**Given problem:** Turn every line of the records below into a numbered list, dropping any blank lines.

....................

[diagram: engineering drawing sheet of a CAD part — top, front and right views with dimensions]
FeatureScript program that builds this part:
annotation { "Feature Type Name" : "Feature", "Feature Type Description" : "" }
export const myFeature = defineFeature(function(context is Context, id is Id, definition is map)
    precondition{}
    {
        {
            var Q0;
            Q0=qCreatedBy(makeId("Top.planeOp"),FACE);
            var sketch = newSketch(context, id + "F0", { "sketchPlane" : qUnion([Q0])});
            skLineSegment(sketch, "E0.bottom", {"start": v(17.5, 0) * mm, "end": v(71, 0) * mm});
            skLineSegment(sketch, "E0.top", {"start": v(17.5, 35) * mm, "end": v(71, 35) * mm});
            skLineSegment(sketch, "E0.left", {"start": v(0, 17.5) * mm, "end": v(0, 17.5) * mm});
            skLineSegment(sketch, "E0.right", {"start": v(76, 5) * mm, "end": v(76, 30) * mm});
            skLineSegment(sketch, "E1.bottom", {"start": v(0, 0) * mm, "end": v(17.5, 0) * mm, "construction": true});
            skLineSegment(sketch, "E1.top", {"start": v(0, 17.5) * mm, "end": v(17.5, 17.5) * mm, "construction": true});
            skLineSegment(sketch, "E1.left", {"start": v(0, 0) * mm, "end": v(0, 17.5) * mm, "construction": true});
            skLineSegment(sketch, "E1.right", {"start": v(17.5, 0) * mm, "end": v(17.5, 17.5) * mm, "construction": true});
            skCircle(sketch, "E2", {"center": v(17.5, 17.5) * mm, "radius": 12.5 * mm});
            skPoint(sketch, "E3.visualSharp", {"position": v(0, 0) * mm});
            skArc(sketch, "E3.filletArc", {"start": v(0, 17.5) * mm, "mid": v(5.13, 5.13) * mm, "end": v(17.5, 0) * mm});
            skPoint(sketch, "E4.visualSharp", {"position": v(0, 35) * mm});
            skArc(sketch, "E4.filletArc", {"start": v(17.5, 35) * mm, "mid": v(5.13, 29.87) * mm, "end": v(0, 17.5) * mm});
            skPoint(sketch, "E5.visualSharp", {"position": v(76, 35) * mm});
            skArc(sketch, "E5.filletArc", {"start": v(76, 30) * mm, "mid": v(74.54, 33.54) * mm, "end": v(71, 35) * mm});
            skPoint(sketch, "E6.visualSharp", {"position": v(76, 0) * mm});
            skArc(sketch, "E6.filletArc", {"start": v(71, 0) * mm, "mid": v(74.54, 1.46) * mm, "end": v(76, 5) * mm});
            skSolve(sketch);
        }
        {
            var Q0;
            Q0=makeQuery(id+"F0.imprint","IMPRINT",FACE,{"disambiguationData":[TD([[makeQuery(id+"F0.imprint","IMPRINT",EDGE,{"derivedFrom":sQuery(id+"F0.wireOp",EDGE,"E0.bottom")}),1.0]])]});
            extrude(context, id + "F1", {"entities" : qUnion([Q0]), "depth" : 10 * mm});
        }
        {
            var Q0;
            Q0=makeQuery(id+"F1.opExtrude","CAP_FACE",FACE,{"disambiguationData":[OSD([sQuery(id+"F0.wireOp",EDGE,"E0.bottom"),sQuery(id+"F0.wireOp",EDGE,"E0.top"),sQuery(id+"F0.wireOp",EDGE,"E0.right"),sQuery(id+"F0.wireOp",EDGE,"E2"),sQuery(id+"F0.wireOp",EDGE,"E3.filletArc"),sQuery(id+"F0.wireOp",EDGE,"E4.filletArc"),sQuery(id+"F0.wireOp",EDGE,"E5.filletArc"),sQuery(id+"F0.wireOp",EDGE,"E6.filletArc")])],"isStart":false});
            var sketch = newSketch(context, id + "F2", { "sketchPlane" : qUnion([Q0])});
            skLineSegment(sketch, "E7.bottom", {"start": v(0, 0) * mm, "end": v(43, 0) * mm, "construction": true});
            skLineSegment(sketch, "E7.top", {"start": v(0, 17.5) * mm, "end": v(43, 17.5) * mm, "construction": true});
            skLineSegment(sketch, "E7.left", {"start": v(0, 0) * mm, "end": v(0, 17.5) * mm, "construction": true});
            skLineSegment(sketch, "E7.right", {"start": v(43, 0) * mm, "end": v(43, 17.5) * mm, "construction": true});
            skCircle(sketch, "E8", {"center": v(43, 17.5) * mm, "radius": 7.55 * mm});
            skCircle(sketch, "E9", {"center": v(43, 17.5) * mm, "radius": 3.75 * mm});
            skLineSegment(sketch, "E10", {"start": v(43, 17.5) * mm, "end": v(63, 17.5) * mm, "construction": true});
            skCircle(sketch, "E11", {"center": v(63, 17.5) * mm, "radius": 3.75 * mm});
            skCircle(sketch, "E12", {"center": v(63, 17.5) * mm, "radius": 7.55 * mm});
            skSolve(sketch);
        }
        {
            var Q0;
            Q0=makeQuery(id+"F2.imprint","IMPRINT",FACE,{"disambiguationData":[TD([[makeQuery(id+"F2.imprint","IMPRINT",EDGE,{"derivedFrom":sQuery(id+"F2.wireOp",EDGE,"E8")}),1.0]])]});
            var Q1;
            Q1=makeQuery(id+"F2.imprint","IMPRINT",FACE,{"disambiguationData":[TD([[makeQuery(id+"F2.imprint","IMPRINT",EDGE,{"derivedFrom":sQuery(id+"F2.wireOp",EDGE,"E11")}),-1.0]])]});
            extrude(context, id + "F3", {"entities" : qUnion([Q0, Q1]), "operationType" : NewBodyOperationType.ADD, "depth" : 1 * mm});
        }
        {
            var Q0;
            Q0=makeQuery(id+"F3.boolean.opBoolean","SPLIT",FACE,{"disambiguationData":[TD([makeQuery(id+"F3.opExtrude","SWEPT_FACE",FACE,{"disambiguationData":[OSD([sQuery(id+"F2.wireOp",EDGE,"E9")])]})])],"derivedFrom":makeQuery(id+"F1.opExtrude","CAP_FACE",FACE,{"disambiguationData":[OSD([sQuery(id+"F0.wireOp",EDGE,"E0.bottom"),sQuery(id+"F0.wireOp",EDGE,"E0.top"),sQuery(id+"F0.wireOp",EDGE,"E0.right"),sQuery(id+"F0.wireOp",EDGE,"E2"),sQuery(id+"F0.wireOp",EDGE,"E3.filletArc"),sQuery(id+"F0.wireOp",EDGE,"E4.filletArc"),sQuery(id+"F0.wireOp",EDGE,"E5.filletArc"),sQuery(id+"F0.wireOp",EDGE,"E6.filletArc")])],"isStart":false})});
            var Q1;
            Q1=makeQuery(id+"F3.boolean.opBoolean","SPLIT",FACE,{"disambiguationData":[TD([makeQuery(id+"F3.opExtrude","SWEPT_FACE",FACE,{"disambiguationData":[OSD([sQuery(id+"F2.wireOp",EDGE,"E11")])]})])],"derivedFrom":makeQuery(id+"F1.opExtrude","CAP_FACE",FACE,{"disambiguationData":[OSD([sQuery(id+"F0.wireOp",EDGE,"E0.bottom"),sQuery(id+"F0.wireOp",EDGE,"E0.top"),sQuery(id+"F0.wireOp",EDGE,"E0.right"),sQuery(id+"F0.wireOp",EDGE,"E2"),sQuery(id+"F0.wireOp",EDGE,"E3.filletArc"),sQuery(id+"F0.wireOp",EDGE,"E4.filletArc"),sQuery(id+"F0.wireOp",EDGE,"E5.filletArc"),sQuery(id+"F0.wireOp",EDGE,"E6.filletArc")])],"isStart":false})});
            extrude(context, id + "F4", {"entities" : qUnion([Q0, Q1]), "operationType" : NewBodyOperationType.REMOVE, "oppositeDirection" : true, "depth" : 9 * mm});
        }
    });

....................

**Response to the exercise:**
1. [diagram: engineering drawing sheet of a CAD part — top, front and right views with dimensions]
2. FeatureScript program that builds this part:
3. annotation { "Feature Type Name" : "Feature", "Feature Type Description" : "" }
4. export const myFeature = defineFeature(function(context is Context, id is Id, definition is map)
5.     precondition{}
6.     {
7.         {
8.             var Q0;
9.             Q0=qCreatedBy(makeId("Top.planeOp"),FACE);
10.             var sketch = newSketch(context, id + "F0", { "sketchPlane" : qUnion([Q0])});
11.             skLineSegment(sketch, "E0.bottom", {"start": v(17.5, 0) * mm, "end": v(71, 0) * mm});
12.             skLineSegment(sketch, "E0.top", {"start": v(17.5, 35) * mm, "end": v(71, 35) * mm});
13.             skLineSegment(sketch, "E0.left", {"start": v(0, 17.5) * mm, "end": v(0, 17.5) * mm});
14.             skLineSegment(sketch, "E0.right", {"start": v(76, 5) * mm, "end": v(76, 30) * mm});
15.             skLineSegment(sketch, "E1.bottom", {"start": v(0, 0) * mm, "end": v(17.5, 0) * mm, "construction": true});
16.             skLineSegment(sketch, "E1.top", {"start": v(0, 17.5) * mm, "end": v(17.5, 17.5) * mm, "construction": true});
17.             skLineSegment(sketch, "E1.left", {"start": v(0, 0) * mm, "end": v(0, 17.5) * mm, "construction": true});
18.             skLineSegment(sketch, "E1.right", {"start": v(17.5, 0) * mm, "end": v(17.5, 17.5) * mm, "construction": true});
19.             skCircle(sketch, "E2", {"center": v(17.5, 17.5) * mm, "radius": 12.5 * mm});
20.             skPoint(sketch, "E3.visualSharp", {"position": v(0, 0) * mm});
21.             skArc(sketch, "E3.filletArc", {"start": v(0, 17.5) * mm, "mid": v(5.13, 5.13) * mm, "end": v(17.5, 0) * mm});
22.             skPoint(sketch, "E4.visualSharp", {"position": v(0, 35) * mm});
23.             skArc(sketch, "E4.filletArc", {"start": v(17.5, 35) * mm, "mid": v(5.13, 29.87) * mm, "end": v(0, 17.5) * mm});
24.             skPoint(sketch, "E5.visualSharp", {"position": v(76, 35) * mm});
25.             skArc(sketch, "E5.filletArc", {"start": v(76, 30) * mm, "mid": v(74.54, 33.54) * mm, "end": v(71, 35) * mm});
26.             skPoint(sketch, "E6.visualSharp", {"position": v(76, 0) * mm});
27.             skArc(sketch, "E6.filletArc", {"start": v(71, 0) * mm, "mid": v(74.54, 1.46) * mm, "end": v(76, 5) * mm});
28.             skSolve(sketch);
29.         }
30.         {
31.             var Q0;
32.             Q0=makeQuery(id+"F0.imprint","IMPRINT",FACE,{"disambiguationData":[TD([[makeQuery(id+"F0.imprint","IMPRINT",EDGE,{"derivedFrom":sQuery(id+"F0.wireOp",EDGE,"E0.bottom")}),1.0]])]});
33.             extrude(context, id + "F1", {"entities" : qUnion([Q0]), "depth" : 10 * mm});
34.         }
35.         {
36.             var Q0;
37.             Q0=makeQuery(id+"F1.opExtrude","CAP_FACE",FACE,{"disambiguationData":[OSD([sQuery(id+"F0.wireOp",EDGE,"E0.bottom"),sQuery(id+"F0.wireOp",EDGE,"E0.top"),sQuery(id+"F0.wireOp",EDGE,"E0.right"),sQuery(id+"F0.wireOp",EDGE,"E2"),sQuery(id+"F0.wireOp",EDGE,"E3.filletArc"),sQuery(id+"F0.wireOp",EDGE,"E4.filletArc"),sQuery(id+"F0.wireOp",EDGE,"E5.filletArc"),sQuery(id+"F0.wireOp",EDGE,"E6.filletArc")])],"isStart":false});
38.             var sketch = newSketch(context, id + "F2", { "sketchPlane" : qUnion([Q0])});
39.             skLineSegment(sketch, "E7.bottom", {"start": v(0, 0) * mm, "end": v(43, 0) * mm, "construction": true});
40.             skLineSegment(sketch, "E7.top", {"start": v(0, 17.5) * mm, "end": v(43, 17.5) * mm, "construction": true});
41.             skLineSegment(sketch, "E7.left", {"start": v(0, 0) * mm, "end": v(0, 17.5) * mm, "construction": true});
42.             skLineSegment(sketch, "E7.right", {"start": v(43, 0) * mm, "end": v(43, 17.5) * mm, "construction": true});
43.             skCircle(sketch, "E8", {"center": v(43, 17.5) * mm, "radius": 7.55 * mm});
44.             skCircle(sketch, "E9", {"center": v(43, 17.5) * mm, "radius": 3.75 * mm});
45.             skLineSegment(sketch, "E10", {"start": v(43, 17.5) * mm, "end": v(63, 17.5) * mm, "construction": true});
46.             skCircle(sketch, "E11", {"center": v(63, 17.5) * mm, "radius": 3.75 * mm});
47.             skCircle(sketch, "E12", {"center": v(63, 17.5) * mm, "radius": 7.55 * mm});
48.             skSolve(sketch);
49.         }
50.         {
51.             var Q0;
52.             Q0=makeQuery(id+"F2.imprint","IMPRINT",FACE,{"disambiguationData":[TD([[makeQuery(id+"F2.imprint","IMPRINT",EDGE,{"derivedFrom":sQuery(id+"F2.wireOp",EDGE,"E8")}),1.0]])]});
53.             var Q1;
54.             Q1=makeQuery(id+"F2.imprint","IMPRINT",FACE,{"disambiguationData":[TD([[makeQuery(id+"F2.imprint","IMPRINT",EDGE,{"derivedFrom":sQuery(id+"F2.wireOp",EDGE,"E11")}),-1.0]])]});
55.             extrude(context, id + "F3", {"entities" : qUnion([Q0, Q1]), "operationType" : NewBodyOperationType.ADD, "depth" : 1 * mm});
56.         }
57.         {
58.             var Q0;
59.             Q0=makeQuery(id+"F3.boolean.opBoolean","SPLIT",FACE,{"disambiguationData":[TD([makeQuery(id+"F3.opExtrude","SWEPT_FACE",FACE,{"disambiguationData":[OSD([sQuery(id+"F2.wireOp",EDGE,"E9")])]})])],"derivedFrom":makeQuery(id+"F1.opExtrude","CAP_FACE",FACE,{"disambiguationData":[OSD([sQuery(id+"F0.wireOp",EDGE,"E0.bottom"),sQuery(id+"F0.wireOp",EDGE,"E0.top"),sQuery(id+"F0.wireOp",EDGE,"E0.right"),sQuery(id+"F0.wireOp",EDGE,"E2"),sQuery(id+"F0.wireOp",EDGE,"E3.filletArc"),sQuery(id+"F0.wireOp",EDGE,"E4.filletArc"),sQuery(id+"F0.wireOp",EDGE,"E5.filletArc"),sQuery(id+"F0.wireOp",EDGE,"E6.filletArc")])],"isStart":false})});
60.             var Q1;
61.             Q1=makeQuery(id+"F3.boolean.opBoolean","SPLIT",FACE,{"disambiguationData":[TD([makeQuery(id+"F3.opExtrude","SWEPT_FACE",FACE,{"disambiguationData":[OSD([sQuery(id+"F2.wireOp",EDGE,"E11")])]})])],"derivedFrom":makeQuery(id+"F1.opExtrude","CAP_FACE",FACE,{"disambiguationData":[OSD([sQuery(id+"F0.wireOp",EDGE,"E0.bottom"),sQuery(id+"F0.wireOp",EDGE,"E0.top"),sQuery(id+"F0.wireOp",EDGE,"E0.right"),sQuery(id+"F0.wireOp",EDGE,"E2"),sQuery(id+"F0.wireOp",EDGE,"E3.filletArc"),sQuery(id+"F0.wireOp",EDGE,"E4.filletArc"),sQuery(id+"F0.wireOp",EDGE,"E5.filletArc"),sQuery(id+"F0.wireOp",EDGE,"E6.filletArc")])],"isStart":false})});
62.             extrude(context, id + "F4", {"entities" : qUnion([Q0, Q1]), "operationType" : NewBodyOperationType.REMOVE, "oppositeDirection" : true, "depth" : 9 * mm});
63.         }
64.     });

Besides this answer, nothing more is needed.